Nonetheless, we can and do justify our efforts on single or few cases and the literature cited indicates that there is cogent scientific justification for this position depending on purpose and on circumstance of the study. Intensive case-by-case study may ultimately not be required for the testing of psychoanalytic propositions and, at such time, appropriate canons must be devised for the transition from hypothesis-formulating studies of single or few cases, intensively scrutinized, to hypothesis-testing studies on the appropriately larger samples. But in clinical research we do start with an approximation of N = 1 for at least two good reasons. The first is that we want to make reasonably sure that we are not oversimplifying the world in abstracting certain processes but are rather appropriately simplifying the world by identifying salient, invariant relationships. We prefer to seek these relationships within individual, intensively studied cases because this provides a needed anchorage in the complexity of clinical reality and, therefore, some protection against naive conceptions of how things hang together. Second, psychoanalytic researchers are historically just now in the process of developing research methods which formalize, systematize and render explicit the dimensions of clinical practice and clinical inference that up to now have remained informal, implicit and intuitive (the ‘art’ of psychotherapy). In order to make sure that these methods do not distort the processes they are intended to investigate, the methods have to be devised and studied in relation to well-understood individual cases. As we become more secure about our research technology in this area, we may imagine being able to deal with more extensive designs for cross-case studies.

In conclusion we would like to summarize the purposes of a discursive journey through the dilemmas posed by the many issues in research into the psychoanalytic process here discussed. We have attempted to confront side-by-side, with reference to both theory and practice, two questions relevant to our central thesis: Is it necessary to conduct more formalized and systematized studies of the therapeutic process in psychoanalysis? and Is such an endeavor possible? We maintain, on grounds that we hope are cogent and persuasive, that the answer to both questions today is an emphatic yes! And yet we also hope that we have not sought, however unwittingly, to minimize the manifold conceptual and technical difficulties encountered by the investigator who seeks to combine clinical relevance with scientific rigor.

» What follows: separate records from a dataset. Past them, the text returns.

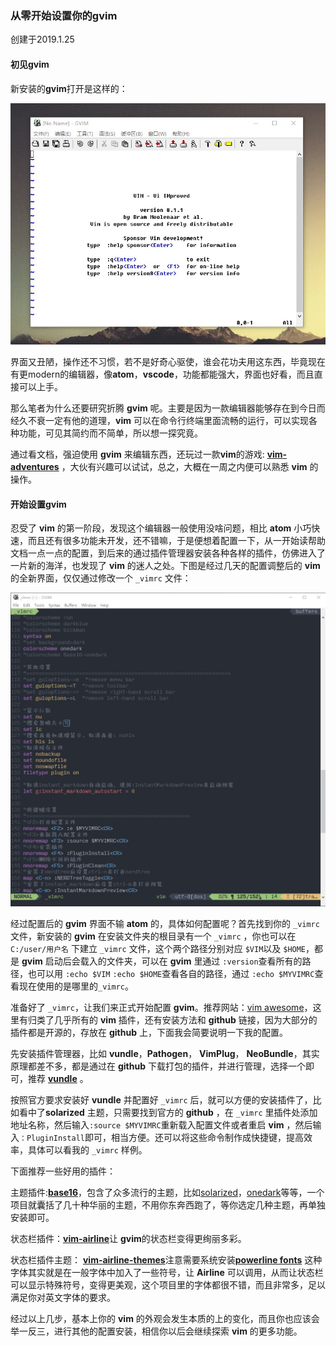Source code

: 
### 从零开始设置你的gvim  

创建于2019.1.25  

#### 初见gvim  

新安装的**gvim**打开是这样的：  

![gvimg](/img/gvimStart.jpg)  

界面又丑陋，操作还不习惯，若不是好奇心驱使，谁会花功夫用这东西，毕竟现在有更modern的编辑器，像**atom**，**vscode**，功能都能强大，界面也好看，而且直接可以上手。  

那么笔者为什么还要研究折腾 **gvim** 呢。主要是因为一款编辑器能够存在到今日而经久不衰一定有他的道理，**vim** 可以在命令行终端里面流畅的运行，可以实现各种功能，可见其简约而不简单，所以想一探究竟。  

通过看文档，强迫使用 **gvim** 来编辑东西，还玩过一款**vim**的游戏: [**vim-adventures**](https://vim-adventures.com/) ，大伙有兴趣可以试试，总之，大概在一周之内便可以熟悉 **vim** 的操作。

#### 开始设置gvim  

忍受了 **vim** 的第一阶段，发现这个编辑器一般使用没啥问题，相比 **atom** 小巧快速，而且还有很多功能未开发，还不错嘛，于是便想着配置一下，从一开始读帮助文档一点一点的配置，到后来的通过插件管理器安装各种各样的插件，仿佛进入了一片新的海洋，也发现了 **vim** 的迷人之处。下图是经过几天的配置调整后的 **vim** 的全新界面，仅仅通过修改一个 `_vimrc` 文件：

![GvimCon](/img/GvimCon.jpg)  

经过配置后的 **gvim** 界面不输 **atom** 的，具体如何配置呢？首先找到你的 `_vimrc` 文件，新安装的 **gvim** 在安装文件夹的根目录有一个 `_vimrc` ，你也可以在 `C:/user/用户名` 下建立 `_vimrc` 文件，这个两个路径分别对应 `$VIM`以及 `$HOME`，都是 **gvim** 启动后会载入的文件夹，可以在 **gvim** 里通过 `:version`查看所有的路径，也可以用 `:echo $VIM` `:echo $HOME`查看各自的路径，通过 `:echo $MYVIMRC`查看现在使用的是哪里的`_vimrc`。

准备好了 `_vimrc`，让我们来正式开始配置 **gvim**。推荐网站：[vim awesome](https://vimawesome.com/)，这里有归类了几乎所有的 **vim** 插件，还有安装方法和 **github** 链接，因为大部分的插件都是开源的，存放在 **github** 上，下面我会简要说明一下我的配置。

先安装插件管理器，比如 **vundle**，**Pathogen**， **VimPlug**， **NeoBundle**，其实原理都差不多，都是通过在 **github** 下载打包的插件，并进行管理，选择一个即可，推荐 [**vundle**](https://github.com/VundleVim/Vundle.vim) 。

按照官方要求安装好 **vundle** 并配置好 `_vimrc` 后，就可以方便的安装插件了，比如看中了**solarized** 主题，只需要找到官方的 **github** ，在 `_vimrc` 里插件处添加地址名称，然后输入`:source $MYVIMRC`重新载入配置文件或者重启 **vim** ，然后输入`：PluginInstall`即可，相当方便。还可以将这些命令制作成快捷键，提高效率，具体可以看我的 `_vimrc` 样例。

下面推荐一些好用的插件：

主题插件:[**base16**](https://github.com/chriskempson/base16-vim)，包含了众多流行的主题，比如[solarized](https://github.com/altercation/vim-colors-solarized)，[onedark](https://github.com/joshdick/onedark.vim)等等，一个项目就囊括了几十种华丽的主题，不用你东奔西跑了，等你选定几种主题，再单独安装即可。

状态栏插件：[**vim-airline**](https://github.com/vim-airline/vim-airline)让 **gvim**的状态栏变得更绚丽多彩。

状态栏插件主题： [**vim-airline-themes**](https://github.com/vim-airline/vim-airline-themes)注意需要系统安装[**powerline fonts**](https://github.com/powerline/fonts) 这种字体其实就是在一般字体中加入了一些符号，让 **Airline** 可以调用，从而让状态栏可以显示特殊符号，变得更美观，这个项目里的字体都很不错，而且非常多，足以满足你对英文字体的要求。

经过以上几步，基本上你的 **vim** 的外观会发生本质的上的变化，而且你也应该会举一反三，进行其他的配置安装，相信你以后会继续探索 **vim** 的更多功能。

Our central conviction is that the informal clinical case study, in spite of its compelling power, has certain real and obvious—indeed formidable—scientific limitations. The major task for research in the clinical field and the clinical process is the formalization of this highly artistic method into a disciplined research instrument which transcends our clinically satisfactory operating criteria of inner coherence and clinical conviction bred of experience, while approaching the scientific criteria of systematic replicability. Psychoanalysis has historically underrated these complex problems of hypothesis testing and verification. In part, this has been because it has not wished a sterile scientism to obstruct genuine exploratory and investigative zeal. But, in part, this has grown out of an historical tradition—and a particular constellation of scientific problems which were conducive to that tradition—which has placed exclusive reliance on a single method of naturalistic observation by trained participant-observers. It is our belief that it is appropriate, feasible and very necessary to supplement that tradition now in order to make further progress towards the solutions of the problems which we have here so urgently raised.